A tasting by the group Entrecanales Domecq e Hijos, owners of both Bodegas Cosme Palacio in Rioja, and Bodegas Viña Mayor of nearby Ribera del Duero. The theme was the Tempranillo grape variety, the common link between both regions in the northwest of Spain. Ribera del Duero winemaker Almudena Alberca MW began by explaining the differences she sees between the regions.
Culture was the first aspect highlighted, formed largely by the physical separation of the two regions where high mountain ranges and wide rivers divided the countryside. Because of these, distinct regional cultures have developed in these separated areas.
Rioja sits on the River Ebro, Ribera on the river Duero, and while Rioja’s vineyards rise to 600 metres at its highest elevations, Ribera del Duero is significantly higher with an average altitude of 850m-900m for its vineyards. Ribera del Duero also sees a little more Atlantic influence.
In terms of soils, again their are differences: Rioja has limestone and clay, while Ribera del Duero has sandy silt and clay – though there are some limestone and stony river deposits. Almudena says the limestone helps give ageing potential and good acidity. Finally, the clones of Tempranillo are different in each region.
She picks out Rioja Alavesa in particular. along with Ribera del Duero, as two of Spain’s best Tempranillo terroirs, though she notes bigger vintage variations in Ribera del Duero because of a more extreme climate. The wines of Cosme Palacio were presented by its winemaker, Roberto Rodriguez. Vineyards sit in Alavesa, very close to the Sierra Cantabria mountains, while Viña Mayor is located in the ‘Golden Mile’ of Ribera del Duero, the most prestigious area with neighbours like Vega Sicilia and Pingus.
(2022) Three months in French and American oak barrels for this Roble young wine. Deep, intense and plummy fruit, a twist of liquorice and some meatiness here, a darker-hued interpretation of Tempranillo. There's a dark, vinous quality to this, plummy, dark and firm fruit and tannins. There is good juiciness though, and spices, with a more extracted feel and firmer tannins than the Glorioiso Rioja for example.

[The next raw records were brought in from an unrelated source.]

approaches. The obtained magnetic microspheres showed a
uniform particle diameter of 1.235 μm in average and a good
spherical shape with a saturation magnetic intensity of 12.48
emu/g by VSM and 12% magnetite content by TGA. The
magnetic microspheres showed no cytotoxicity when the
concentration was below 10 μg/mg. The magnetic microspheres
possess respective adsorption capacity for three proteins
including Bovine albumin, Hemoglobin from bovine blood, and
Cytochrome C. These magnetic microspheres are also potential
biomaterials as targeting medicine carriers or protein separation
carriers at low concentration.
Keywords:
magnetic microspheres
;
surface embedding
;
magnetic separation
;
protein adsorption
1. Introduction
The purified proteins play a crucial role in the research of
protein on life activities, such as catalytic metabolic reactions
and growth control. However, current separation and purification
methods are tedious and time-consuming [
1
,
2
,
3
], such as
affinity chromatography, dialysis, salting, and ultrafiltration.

(2022) Selected, hand-harvested Tempranillo is aged mainly in 300-litre French oak, with a small percentage of high quality American oak, medium toast. It spends at least 12 months in barrel. Plenty of vanilla and red fruit on the nose, strawbery-soft with some juicy bramble character too. In the mouth medium bodied, some clove-like, spicy oak adds seasoning to the red fruit. Smooth and well balanced, and drinks well.
(2022) From vines with more than 60 years of age, planted at more than 900 metres altitude. It was aged in French (70%) and American oak of various barrel sizes for 15 months, around 50% new oak. That was followed by more than 20 months ageing in bottle. Lots of spice and a plum and cherry compote nose, a hint of leather or game. The palate has more concentration and flesh than the Crianza perhaps, the spiciness and tobacco of the oak balanced by fresh fruit, tannins very silky and a balanced finish.
(2022) A difficult harvest in Rioja, but the winery is very proud of the wines they produced in this vintage. Certainly this Crianza has a lot of love shown to it, a selection of the best fruit from high altitude vineyards, and ageing in new French oak barrels. It has an open and attractive nose, the toast and cedar of the oak evident, perhaps a slight weakness of the vintage showing through on the palate despite some very smooth and creamy tannins and acids giving it a supple character.
(2022) 100% Tempranillo, hand-harvested fruit from old vines went through two selection phases before fermentation in stainless steel tanks. Transferred to French oak barriques, the wine spent 20 months maturing before a further 18 months in bottle prior to release. Vibrant crimson in colour still, the nose is very appealing, deeply-fruited and dark, but layered with graphite and cedar, a little creamy vanilla too. There is a gentle gaminess, then onto the palate loads of crushed berry fruit, highlights of raspberry over deeper blackcurrant. The oak adds lovely polish, underpinned by a hint of earthiness and very fine, chocolate-dense tannins. With pert acids running through the finish, it is long and very stylish.